▶ **CONSIGNE A**: Restituez à l'identique les lignes des enregistrements, du tout début jusqu'à la ligne contenant « common name: Violet wood-sorrel », ces deux lignes comprises.

▶ **TEXTE CITÉ**:
+===+

Voici ce qu’en dit l’apôtre Paul à la fin de sa première lettre aux Corinthiens, lorsqu’il s’oppose à ceux qui prétendaient au sein de cette jeune Église qu’il n’y avait pas de résurrection des morts. Il leur démontre que si tel est le cas, alors Christ lui-même n’est sûrement pas ressuscité; il n’y a donc plus aucune raison d’espérer :

« Or, si le Christ n’est pas ressuscité, votre foi n’est qu’une illusion, et vous êtes encore sous le poids de vos péchés. De plus, ceux qui sont morts unis au Christ sont à jamais perdus. Si c’est seulement pour la vie présente que nous avons mis notre espérance dans le Christ, nous sommes les plus à plaindre des hommes. Mais, en réalité, le Christ est bien revenu à la vie et, comme les premiers fruits de la moisson, il annonce la résurrection des morts » (1 Co 15.17-20).

La foi en Jésus-Christ ne consiste pas à l’admirer et chercher à suivre l’exemple moral qu’il a donné et vécu dans ses actes et paroles, comme tant de courants au sein de l’Église ont voulu faire croire aux fidèles depuis plus de deux siècles. Cette foi-là, qui moralise à l’excès et veut finalement faire de nous-mêmes les agents de notre propre salut, nous rend en fait les plus à plaindre des hommes, car elle nous prive tout bonnement de l’espérance glorieuse promise et scellée par sa résurrection. Au contraire, la foi en Jésus-Christ regarde et tend vers le futur de la vie glorieuse à venir; c’est justement ce qui en fait une espérance vivante.

+===+

▶ **ENREGISTREMENTS FOURNIS**:
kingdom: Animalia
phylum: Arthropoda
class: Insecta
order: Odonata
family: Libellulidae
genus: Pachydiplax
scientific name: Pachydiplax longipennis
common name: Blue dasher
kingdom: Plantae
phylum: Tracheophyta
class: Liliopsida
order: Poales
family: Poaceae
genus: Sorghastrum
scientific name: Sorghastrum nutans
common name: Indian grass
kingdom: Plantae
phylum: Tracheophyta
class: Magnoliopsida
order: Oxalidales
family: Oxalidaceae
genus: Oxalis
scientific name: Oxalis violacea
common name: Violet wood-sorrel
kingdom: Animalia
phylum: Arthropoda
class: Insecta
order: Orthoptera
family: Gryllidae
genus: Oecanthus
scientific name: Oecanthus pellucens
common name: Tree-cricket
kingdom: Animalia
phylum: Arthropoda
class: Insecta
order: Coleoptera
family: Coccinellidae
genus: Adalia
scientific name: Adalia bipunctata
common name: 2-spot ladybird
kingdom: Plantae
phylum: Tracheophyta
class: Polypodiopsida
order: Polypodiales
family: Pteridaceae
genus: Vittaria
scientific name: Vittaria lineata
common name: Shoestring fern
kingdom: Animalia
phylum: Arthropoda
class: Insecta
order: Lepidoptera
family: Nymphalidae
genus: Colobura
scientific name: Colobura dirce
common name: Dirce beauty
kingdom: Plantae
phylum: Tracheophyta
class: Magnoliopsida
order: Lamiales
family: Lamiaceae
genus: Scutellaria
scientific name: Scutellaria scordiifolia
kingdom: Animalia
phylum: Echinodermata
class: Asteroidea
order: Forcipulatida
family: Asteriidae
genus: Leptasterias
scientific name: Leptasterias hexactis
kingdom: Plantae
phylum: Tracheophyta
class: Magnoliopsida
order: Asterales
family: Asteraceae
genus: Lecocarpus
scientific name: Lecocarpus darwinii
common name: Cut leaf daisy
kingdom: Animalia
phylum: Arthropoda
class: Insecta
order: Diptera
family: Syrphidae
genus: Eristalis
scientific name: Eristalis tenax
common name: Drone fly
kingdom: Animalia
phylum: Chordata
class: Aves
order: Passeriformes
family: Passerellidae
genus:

+===+

▶ **CONSIGNE B**: Recopiez intégralement et sans la moindre modification le texte sur la résurrection du Christ.

▶ **BONNE RÉPONSE A**:
kingdom: Animalia
phylum: Arthropoda
class: Insecta
order: Odonata
family: Libellulidae
genus: Pachydiplax
scientific name: Pachydiplax longipennis
common name: Blue dasher
kingdom: Plantae
phylum: Tracheophyta
class: Liliopsida
order: Poales
family: Poaceae
genus: Sorghastrum
scientific name: Sorghastrum nutans
common name: Indian grass
kingdom: Plantae
phylum: Tracheophyta
class: Magnoliopsida
order: Oxalidales
family: Oxalidaceae
genus: Oxalis
scientific name: Oxalis violacea
common name: Violet wood-sorrel

▶ **BONNE RÉPONSE B**:
Voici ce qu’en dit l’apôtre Paul à la fin de sa première lettre aux Corinthiens, lorsqu’il s’oppose à ceux qui prétendaient au sein de cette jeune Église qu’il n’y avait pas de résurrection des morts. Il leur démontre que si tel est le cas, alors Christ lui-même n’est sûrement pas ressuscité; il n’y a donc plus aucune raison d’espérer :

« Or, si le Christ n’est pas ressuscité, votre foi n’est qu’une illusion, et vous êtes encore sous le poids de vos péchés. De plus, ceux qui sont morts unis au Christ sont à jamais perdus. Si c’est seulement pour la vie présente que nous avons mis notre espérance dans le Christ, nous sommes les plus à plaindre des hommes. Mais, en réalité, le Christ est bien revenu à la vie et, comme les premiers fruits de la moisson, il annonce la résurrection des morts » (1 Co 15.17-20).

La foi en Jésus-Christ ne consiste pas à l’admirer et chercher à suivre l’exemple moral qu’il a donné et vécu dans ses actes et paroles, comme tant de courants au sein de l’Église ont voulu faire croire aux fidèles depuis plus de deux siècles. Cette foi-là, qui moralise à l’excès et veut finalement faire de nous-mêmes les agents de notre propre salut, nous rend en fait les plus à plaindre des hommes, car elle nous prive tout bonnement de l’espérance glorieuse promise et scellée par sa résurrection. Au contraire, la foi en Jésus-Christ regarde et tend vers le futur de la vie glorieuse à venir; c’est justement ce qui en fait une espérance vivante.